Degradable materials for 3D tissue engineering scaffolds

The development of bioengineered implants in which the implant is derived from the patient's own tissues and is tailored to the patients needs, represents an exciting direction for regenerative medicine. To achieve this, a vital step is the development of polymeric 3D scaffolds for tissue engineering that can ultimately degrade to leave only the bioengineered implant. Microsystems technology, specifically microstereolithography (MSL), has advanced to enable a very high level of control over the building of 3D objects. Many of the limited range of monomer resins currently available for application with MSL technologies are founded around acrylate-based technologies thus resulting in highly crosslinked acrylate-based materials that result cannot be degraded under physiological conditions. The realisation of a fully bioresorbable material would eliminate the retention of a non-natural element to the implant that can lead to rejection from the body or increased pain/irritation for the patient. The application of microstereolithography techniques with suitable monomer resins would enable the realisation of biocompatible, biodegradable, patient-tailored tissue engineering scaffolds that can act as a bioengineered living implant derived from the patient's own cells, designed to perfectly fit the area required, capable of self-maintenance thus closely resembling the natural part. This approach could potentially transform the treatment of many tissue replacement therapies, especially with respect to degenerative disorders such as back disc or bone degeneration associated with ageing. This proposal is focused on examining the synthesis of ketene acetal-based monomer resins that can be applied in photo-cured microstereolithographic resins to access polyester and poly(ortho ester) materials with huge potential application in tissue engineering and regenerative medicine.

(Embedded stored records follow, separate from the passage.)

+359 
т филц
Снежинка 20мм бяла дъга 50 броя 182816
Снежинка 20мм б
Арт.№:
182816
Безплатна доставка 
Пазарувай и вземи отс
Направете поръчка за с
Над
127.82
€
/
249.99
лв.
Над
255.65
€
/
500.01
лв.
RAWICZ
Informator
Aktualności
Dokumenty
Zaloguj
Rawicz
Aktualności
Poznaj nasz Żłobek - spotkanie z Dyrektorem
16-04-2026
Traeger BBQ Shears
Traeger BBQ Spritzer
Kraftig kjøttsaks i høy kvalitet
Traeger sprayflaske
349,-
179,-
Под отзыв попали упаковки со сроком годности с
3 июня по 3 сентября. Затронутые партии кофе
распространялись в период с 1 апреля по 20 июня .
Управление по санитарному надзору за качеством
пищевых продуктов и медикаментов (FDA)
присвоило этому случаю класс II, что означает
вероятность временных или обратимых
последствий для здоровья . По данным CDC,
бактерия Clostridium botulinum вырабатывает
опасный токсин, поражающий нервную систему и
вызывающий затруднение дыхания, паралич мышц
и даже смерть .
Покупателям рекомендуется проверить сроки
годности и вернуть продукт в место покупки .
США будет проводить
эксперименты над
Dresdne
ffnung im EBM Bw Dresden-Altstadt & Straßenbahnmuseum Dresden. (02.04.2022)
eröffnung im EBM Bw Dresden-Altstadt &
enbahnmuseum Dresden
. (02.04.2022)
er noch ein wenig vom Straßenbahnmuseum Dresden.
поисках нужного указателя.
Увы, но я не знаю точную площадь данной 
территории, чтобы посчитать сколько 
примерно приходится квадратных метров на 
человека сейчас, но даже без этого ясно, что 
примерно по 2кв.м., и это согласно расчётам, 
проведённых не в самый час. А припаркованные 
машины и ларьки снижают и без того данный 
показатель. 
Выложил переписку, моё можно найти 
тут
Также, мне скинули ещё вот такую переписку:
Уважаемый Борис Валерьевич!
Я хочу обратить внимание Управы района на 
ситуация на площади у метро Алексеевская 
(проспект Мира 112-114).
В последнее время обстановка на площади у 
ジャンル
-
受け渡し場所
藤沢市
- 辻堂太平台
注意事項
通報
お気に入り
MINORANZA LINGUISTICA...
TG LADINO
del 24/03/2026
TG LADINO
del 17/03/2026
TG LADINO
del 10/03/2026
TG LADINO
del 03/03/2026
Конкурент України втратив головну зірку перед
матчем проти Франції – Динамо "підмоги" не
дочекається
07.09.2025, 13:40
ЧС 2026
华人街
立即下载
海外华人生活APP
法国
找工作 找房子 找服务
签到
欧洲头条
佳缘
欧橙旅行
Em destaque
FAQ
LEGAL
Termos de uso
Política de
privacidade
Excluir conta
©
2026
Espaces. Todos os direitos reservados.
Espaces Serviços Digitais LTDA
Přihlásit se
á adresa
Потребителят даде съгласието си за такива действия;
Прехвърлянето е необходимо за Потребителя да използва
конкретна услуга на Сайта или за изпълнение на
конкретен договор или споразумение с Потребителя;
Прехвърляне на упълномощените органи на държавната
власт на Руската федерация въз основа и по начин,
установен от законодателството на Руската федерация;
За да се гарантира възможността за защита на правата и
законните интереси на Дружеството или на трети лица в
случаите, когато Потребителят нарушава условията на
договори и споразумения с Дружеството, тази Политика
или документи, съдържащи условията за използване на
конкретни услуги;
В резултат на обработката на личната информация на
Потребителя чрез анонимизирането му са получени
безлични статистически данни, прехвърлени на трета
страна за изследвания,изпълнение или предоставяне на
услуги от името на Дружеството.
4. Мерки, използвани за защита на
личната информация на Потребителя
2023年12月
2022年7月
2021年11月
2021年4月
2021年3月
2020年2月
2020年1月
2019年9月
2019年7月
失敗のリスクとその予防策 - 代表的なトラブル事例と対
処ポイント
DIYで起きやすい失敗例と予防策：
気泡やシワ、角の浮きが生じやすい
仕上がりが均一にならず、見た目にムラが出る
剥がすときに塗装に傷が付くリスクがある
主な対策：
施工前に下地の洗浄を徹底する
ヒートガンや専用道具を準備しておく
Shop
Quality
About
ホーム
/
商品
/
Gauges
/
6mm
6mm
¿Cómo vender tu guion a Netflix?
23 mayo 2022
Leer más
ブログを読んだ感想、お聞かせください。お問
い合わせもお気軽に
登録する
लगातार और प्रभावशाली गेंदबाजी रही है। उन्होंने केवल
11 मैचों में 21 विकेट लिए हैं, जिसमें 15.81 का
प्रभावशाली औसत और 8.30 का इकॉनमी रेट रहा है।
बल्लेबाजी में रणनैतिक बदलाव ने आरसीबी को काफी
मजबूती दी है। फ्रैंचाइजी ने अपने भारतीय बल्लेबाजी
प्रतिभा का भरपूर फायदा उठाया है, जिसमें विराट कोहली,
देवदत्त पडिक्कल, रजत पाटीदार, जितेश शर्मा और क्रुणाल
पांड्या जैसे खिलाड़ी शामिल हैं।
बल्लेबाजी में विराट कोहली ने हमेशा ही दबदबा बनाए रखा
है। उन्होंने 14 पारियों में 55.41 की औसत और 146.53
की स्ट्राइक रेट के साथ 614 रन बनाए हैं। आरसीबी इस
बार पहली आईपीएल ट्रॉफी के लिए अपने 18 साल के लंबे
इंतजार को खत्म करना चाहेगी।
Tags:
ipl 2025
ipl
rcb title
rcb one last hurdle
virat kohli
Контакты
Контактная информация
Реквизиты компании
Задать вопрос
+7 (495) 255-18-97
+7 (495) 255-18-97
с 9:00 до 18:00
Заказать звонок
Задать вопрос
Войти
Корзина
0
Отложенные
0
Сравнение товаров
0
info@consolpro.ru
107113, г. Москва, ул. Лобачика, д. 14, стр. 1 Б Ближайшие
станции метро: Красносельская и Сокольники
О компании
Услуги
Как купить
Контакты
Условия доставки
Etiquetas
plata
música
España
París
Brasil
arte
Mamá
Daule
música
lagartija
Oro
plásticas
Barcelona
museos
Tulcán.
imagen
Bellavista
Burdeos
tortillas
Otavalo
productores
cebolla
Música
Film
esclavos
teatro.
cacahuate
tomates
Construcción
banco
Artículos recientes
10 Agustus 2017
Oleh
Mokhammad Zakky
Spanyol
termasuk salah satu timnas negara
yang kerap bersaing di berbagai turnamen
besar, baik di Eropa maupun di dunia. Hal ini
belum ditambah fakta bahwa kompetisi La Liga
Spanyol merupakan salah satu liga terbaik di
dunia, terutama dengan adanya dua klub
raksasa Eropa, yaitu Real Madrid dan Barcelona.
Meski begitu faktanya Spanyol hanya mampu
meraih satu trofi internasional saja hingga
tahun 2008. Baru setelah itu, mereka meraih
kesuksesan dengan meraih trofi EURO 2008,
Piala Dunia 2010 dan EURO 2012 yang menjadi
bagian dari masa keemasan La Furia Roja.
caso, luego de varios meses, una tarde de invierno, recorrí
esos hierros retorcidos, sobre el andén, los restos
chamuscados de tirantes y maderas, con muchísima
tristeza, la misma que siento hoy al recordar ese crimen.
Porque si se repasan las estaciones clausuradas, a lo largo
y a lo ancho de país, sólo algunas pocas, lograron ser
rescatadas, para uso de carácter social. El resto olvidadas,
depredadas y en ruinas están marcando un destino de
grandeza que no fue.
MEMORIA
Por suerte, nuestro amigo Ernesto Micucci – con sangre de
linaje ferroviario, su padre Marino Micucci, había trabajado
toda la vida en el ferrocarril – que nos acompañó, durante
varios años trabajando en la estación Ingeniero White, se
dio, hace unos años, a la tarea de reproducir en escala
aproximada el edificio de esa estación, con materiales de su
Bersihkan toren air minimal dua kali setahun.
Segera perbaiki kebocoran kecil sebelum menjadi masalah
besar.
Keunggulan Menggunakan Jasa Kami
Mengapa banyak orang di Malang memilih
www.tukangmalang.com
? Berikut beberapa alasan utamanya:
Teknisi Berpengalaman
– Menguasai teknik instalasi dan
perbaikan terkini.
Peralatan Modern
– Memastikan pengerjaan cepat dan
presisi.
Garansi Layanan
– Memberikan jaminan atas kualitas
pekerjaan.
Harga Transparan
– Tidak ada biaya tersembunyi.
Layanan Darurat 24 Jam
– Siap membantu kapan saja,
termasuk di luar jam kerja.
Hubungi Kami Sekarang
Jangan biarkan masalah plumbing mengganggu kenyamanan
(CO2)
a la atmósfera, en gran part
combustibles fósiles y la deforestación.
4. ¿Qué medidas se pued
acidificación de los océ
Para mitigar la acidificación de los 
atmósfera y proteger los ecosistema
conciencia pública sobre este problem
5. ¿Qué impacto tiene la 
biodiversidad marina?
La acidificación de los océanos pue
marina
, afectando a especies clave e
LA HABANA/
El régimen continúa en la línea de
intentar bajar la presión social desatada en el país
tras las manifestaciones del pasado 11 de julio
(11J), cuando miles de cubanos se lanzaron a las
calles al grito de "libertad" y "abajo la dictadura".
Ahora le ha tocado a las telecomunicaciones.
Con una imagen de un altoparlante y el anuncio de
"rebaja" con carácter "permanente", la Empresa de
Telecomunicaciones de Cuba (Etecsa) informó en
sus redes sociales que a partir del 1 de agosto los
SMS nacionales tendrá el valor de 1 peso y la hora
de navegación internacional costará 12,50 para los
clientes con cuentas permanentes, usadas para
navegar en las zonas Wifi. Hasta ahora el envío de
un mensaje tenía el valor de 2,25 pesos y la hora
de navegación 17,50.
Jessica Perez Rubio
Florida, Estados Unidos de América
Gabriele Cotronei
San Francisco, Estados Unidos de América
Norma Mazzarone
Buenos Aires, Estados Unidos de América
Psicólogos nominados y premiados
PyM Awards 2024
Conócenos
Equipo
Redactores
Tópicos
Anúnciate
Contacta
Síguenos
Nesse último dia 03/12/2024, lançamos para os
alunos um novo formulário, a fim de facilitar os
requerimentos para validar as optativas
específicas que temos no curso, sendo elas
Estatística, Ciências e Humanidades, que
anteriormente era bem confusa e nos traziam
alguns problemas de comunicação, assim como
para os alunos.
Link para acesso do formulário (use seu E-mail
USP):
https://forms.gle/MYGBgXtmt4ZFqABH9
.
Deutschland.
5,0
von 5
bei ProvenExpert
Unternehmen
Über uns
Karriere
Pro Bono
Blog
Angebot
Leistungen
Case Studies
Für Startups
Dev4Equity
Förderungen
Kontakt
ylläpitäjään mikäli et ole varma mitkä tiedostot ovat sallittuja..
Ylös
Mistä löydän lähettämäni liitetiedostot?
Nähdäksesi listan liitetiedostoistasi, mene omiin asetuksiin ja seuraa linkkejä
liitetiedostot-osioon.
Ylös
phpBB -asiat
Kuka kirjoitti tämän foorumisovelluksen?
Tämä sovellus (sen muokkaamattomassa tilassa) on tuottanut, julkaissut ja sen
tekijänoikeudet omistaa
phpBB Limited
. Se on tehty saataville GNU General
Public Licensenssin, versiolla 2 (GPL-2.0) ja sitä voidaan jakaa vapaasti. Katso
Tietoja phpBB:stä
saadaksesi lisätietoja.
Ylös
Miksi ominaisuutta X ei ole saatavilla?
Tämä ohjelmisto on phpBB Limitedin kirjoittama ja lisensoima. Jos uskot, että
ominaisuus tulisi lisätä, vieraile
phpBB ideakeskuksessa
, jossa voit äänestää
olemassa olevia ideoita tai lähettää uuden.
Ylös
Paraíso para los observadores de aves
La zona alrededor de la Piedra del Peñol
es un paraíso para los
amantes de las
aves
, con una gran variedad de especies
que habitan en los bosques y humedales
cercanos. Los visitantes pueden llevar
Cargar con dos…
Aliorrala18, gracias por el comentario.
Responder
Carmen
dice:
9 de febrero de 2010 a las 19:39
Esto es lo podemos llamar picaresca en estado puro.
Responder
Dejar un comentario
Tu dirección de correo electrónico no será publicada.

This project aims to develop a new class of degradable biomaterial with defined 3-dimensional structure using 3D rapid manufacture techniques (specifically microstereolithography). It is envisaged that the application of commercially attainable MSL systems for rapid prototyping of these new materials will ultimately enable patient specific bioengineered implants to be realized in a cost-effective and efficient manner. In the long term, control over the properties of the materials will enable them to be applied in a range of areas such as ligament/tendon replacement and intervertebral back-disc regeneration, addressing degenerative disorders associated with an ageing population and developing patient specific treatments. The derivation of the implant from the patients own cells will greatly reduce the probability of rejection, design to fit the size requirement of the patient will result in reduced irritation and degradability will result in the ability to synthesize a fully living implant. The scope of this grant application is to develop the fundamental materials technology. Nonetheless, the new materials developed herein will enable precise design of many degradable structures with controllable features that for example can be applied as degradable sutures thus enhancing the short term impact of this study.